Aliás, encarei de fazer o teste diagnóstico de autismo que minha antiga terapeuta havia recomendado. Fiz uma consulta com uma especialista e depois segui uma semana respondendo testes inúmeros. Eu não sei se eu consegui ser totalmente honesta em todas as minhas respostas, algumas situações pareciam descrever algo que eu um dia fui, mas aprendi a não ser mais. Talvez eu seja uma pessoa do espectro um tanto adaptada aos giros malucos de nossas rotinas. Não foi fácil – a adaptação e a camuflagem. Mas o fato é que o diagnóstico que recebi foi que apresento traços de autismo, TDAH-h e TAG. Fez muito sentido.
Esse tal de TAG é Transtorno de Ansiedade Generalizada.
A psicóloga me passou o laudo, e um receituário e um tratamento, que inclui terapias e remédios alopáticos – para diminuir a ansiedade principalmente. Fez muito sentido. Mas eu guardei tudo numa pasta da área de trabalho do computador, por ora, e ao invés de começar tomando remédios que aumentam a serotonina e diminuem a libido, penso em tentar incluir nos dias meditação, cortar o café e diminuir consideravelmente o açúcar. Agora só me falta uma desculpa boa para começar. Porque o álcool eu praticamente já cortei... quem sabe um dia eu vire monja.
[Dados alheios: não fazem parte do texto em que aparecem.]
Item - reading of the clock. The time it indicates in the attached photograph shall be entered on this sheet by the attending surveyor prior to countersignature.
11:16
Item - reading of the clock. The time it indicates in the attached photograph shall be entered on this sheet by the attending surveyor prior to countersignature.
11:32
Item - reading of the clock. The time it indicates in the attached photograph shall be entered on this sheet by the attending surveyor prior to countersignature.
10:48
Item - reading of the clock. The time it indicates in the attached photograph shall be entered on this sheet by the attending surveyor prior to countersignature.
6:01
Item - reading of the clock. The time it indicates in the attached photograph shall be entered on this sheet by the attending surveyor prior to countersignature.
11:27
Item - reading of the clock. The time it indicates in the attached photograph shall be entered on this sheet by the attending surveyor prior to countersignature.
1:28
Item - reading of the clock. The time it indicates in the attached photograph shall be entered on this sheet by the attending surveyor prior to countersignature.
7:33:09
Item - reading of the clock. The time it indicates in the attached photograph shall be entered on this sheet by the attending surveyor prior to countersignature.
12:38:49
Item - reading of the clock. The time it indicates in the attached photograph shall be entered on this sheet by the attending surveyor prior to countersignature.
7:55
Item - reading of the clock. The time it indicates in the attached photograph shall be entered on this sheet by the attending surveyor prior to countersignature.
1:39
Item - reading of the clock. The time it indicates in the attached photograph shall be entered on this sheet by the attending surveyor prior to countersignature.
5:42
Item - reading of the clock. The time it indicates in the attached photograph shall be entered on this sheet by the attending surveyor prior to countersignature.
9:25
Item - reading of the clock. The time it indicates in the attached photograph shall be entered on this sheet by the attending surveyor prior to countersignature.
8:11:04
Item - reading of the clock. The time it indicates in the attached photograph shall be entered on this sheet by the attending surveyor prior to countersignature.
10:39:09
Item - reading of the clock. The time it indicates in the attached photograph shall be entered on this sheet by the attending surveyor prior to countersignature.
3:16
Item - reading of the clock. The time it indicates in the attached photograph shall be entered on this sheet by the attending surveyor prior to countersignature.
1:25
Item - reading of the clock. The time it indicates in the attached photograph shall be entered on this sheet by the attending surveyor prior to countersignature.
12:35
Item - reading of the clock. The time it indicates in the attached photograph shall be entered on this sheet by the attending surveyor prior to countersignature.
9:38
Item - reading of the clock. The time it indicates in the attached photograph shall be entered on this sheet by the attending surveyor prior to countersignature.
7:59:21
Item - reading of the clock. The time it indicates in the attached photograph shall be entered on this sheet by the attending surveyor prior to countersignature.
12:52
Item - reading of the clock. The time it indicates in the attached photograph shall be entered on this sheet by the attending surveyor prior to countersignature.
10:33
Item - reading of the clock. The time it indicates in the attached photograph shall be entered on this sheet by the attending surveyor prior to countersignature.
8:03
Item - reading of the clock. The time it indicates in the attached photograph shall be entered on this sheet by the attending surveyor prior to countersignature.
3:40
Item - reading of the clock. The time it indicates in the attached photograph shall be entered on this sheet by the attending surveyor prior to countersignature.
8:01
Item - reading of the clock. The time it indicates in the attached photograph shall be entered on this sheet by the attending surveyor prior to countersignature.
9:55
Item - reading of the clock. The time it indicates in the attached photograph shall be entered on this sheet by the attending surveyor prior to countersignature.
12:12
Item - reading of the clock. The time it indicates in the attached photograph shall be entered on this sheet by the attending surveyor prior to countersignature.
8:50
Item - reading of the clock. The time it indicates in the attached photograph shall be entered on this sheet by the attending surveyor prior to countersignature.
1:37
No mais, tenho conseguido mover o corpo por algumas tardes em caminhadas na estradona de terra que me areja a mente inquieta, sempre na companhia dessa cachorrinha que me surgiu e que é o serhumaninho mais simples e feliz que eu conheci nos últimos anos, Daisy Jones.
(O resto, quando eu conseguir, eu conto).
É verdade esse bilhete? Desde quando fiquei literariado, fiquei desconfiado em excesso. 😆
Sempre muito precisa com as palavras, trazendo-nos imagens potentes e reflexivas!